Wealth is not stuff. It is the intelligent arrangement and usage of stuff. Infinite wealth is possible from even tiny amounts of raw materials - it is just harder.
So wealth = intelligence * stuff. Since stuff is obviously finite, I guess you are asserting that intelligence (or technological know-how) is infinite? Even assuming the upper limits of intelligence is unbounded (very doubtful), it is demonstrably not today.
"If I have seen further it is by standing on ye sholders of Giants" -Isaac Newton
I need not be smarter than Einstein and Isaac Newton to improve things further than they did, I need only leverage the knowledge that they added to the public sphere and add a bit of my own insight to increase the intelligence portion of your formula.
Then again, there are other multipliers that are hidden in your formula.

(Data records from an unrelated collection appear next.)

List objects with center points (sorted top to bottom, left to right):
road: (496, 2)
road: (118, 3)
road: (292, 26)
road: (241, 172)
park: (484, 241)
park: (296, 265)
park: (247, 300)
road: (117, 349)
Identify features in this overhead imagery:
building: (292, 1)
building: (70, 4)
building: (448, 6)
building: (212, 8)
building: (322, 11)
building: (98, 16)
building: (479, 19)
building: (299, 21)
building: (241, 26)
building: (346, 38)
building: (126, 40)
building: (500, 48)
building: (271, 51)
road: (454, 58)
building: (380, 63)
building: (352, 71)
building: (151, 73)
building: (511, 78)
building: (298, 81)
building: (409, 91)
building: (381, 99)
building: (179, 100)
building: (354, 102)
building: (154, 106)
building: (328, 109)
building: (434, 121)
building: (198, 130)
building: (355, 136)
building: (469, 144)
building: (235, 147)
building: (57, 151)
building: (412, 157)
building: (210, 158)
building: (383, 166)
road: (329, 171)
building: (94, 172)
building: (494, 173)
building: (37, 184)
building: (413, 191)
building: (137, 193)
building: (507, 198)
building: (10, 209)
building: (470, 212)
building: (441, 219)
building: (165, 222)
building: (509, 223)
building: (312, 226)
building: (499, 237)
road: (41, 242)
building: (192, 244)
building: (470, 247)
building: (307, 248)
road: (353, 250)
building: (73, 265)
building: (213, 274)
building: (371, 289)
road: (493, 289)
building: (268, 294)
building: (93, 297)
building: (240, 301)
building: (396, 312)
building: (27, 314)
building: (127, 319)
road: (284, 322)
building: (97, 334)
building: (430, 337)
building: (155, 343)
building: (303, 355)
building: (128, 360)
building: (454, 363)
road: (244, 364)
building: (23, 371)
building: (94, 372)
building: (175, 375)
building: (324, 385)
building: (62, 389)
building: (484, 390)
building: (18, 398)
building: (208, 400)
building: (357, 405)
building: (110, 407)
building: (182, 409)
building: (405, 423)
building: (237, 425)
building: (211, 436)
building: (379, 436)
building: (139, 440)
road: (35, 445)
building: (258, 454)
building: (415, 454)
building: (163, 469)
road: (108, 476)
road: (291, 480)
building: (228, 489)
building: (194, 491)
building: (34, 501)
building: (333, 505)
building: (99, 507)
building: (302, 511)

The printing press, assembly line, electricity, the telegraph, the computer, robots, and the internet all add their multipliers under the intelligence factor as well.
Collaborations across continents allowing specialists to work together across several fields allow several individuals to add together their insight to increase the value of that factor still further.
Using the same volume of seeds, sunlight, water and labor(including oil), a modern farmer can leverage greater understanding of both the weather as well as the exact nature and condition of their soil to produce a better crop than a farmer using cruder tools and methods. This includes sustainable methodologies that would keep a given patch of land producing after old methodologies would have made it useless.
While only a singularity type occurrence would allow the intelligence factor to get close to what we would consider infinity, there is no reason to believe that there is any upper bound on it when it continues to grow at an ever increasing rate.
Once that factor gets high enough, the cost/profit ratio of things like mining the moon or harvesting comets and asteroids becomes worthwhile and we will not even be restricted to the paltry resources of this one little rock.
And the best way to increase that Intelligence term still further is to give people the freedom and motivation to innovate.
The argument for a strict limit to wealth requires that a masterpiece by Leonardo da Vinci be worth no more than the paints and canvas that he started with, or that a computer processor be worth no more than a bit of dirty sand, or that a concert written by Mozart be worth nothing more than a blank piece of paper and a pot of ink.
Forgive my ignorance, but I just cannot see how that could be the case.